After excluding those without data on aspirin use, Campbell and colleagues followed 2,686 adults with data on pre-diagnosis aspirin use and 1,231 adults with data on post-diagnosis aspirin use for mortality outcomes through December 2016. Overall, 512 of the former group and 251 of the latter group died of colorectal cancer.

Results showed long-term regular use of aspirin, defined as taking it at least 15 times per month, before diagnosis was associated with lower colorectal cancer-specific mortality (HR = 0.69; 95% CI, 0.52-0.92).

Although results suggested post-diagnosis regular aspirin use was not statistically significantly associated with risk for colorectal cancer-specific mortality overall (HR = 0.82; 95% CI, 0.62-1.09), participants who began regular aspirin use only after their diagnosis exhibited lower risk than participants who did not use aspirin during both the pre-and post-diagnosis periods (HR = 0.6; 95% CI, 0.36-0.98).

In a secondary analysis, Campbell and colleagues evaluated pre-diagnosis aspirin use and stage at diagnosis (distant metastatic vs. localized or regional). Results showed long-term aspirin use prior to diagnosis was associated with lower odds of diagnosis with distant metastases (OR = 0.73; 95% CI, 0.53-0.99).

Peter Campbell, MSc, PhD
Peter T. Campbell

“We thought it was really interesting that pre-diagnosis aspirin use was associated with lower odds of distant metastatic disease,” Campbell said. “It’s exactly part of the story for what we hypothesized would explain the lower mortality, but it’s always exciting when a hypothesis is supported by empirical data.”

Although the observational study would need additional research to confirm the findings, “we think some of this benefit in terms of survival comes from aspirin’s ability to inhibit micrometastases, likely through aspirin’s effect on platelet inhibition,” Campbell said.

“Cancer guidelines aren’t formulated from any singular study, this one included, [but] in the absence of contraindications to taking aspirin, this study at least does not suggest it’s potentially harmful to take aspirin post-diagnosis,” Campbell added.

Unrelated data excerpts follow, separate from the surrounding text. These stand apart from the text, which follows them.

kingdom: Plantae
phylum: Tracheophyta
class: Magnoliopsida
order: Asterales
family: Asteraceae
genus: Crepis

Campbell and colleagues acknowledged that their analysis was limited by the inability to examine associations stratified by tumor molecular features, as previous studies suggested an association of aspirin use with colorectal cancer risk and mortality could be modified by various molecular features of the tumor. Additionally, the researchers noted they had incomplete information on medication usage, and the results may be confounded by unaccounted risk factors.

“In terms of future research on this topic, there are a few randomized, clinical trials that should be finishing up in the next 2 or 3 years,” Campbell said. “It’ll be curious to see if those results show a bona fide impact of aspirin on [colorectal cancer] survival.”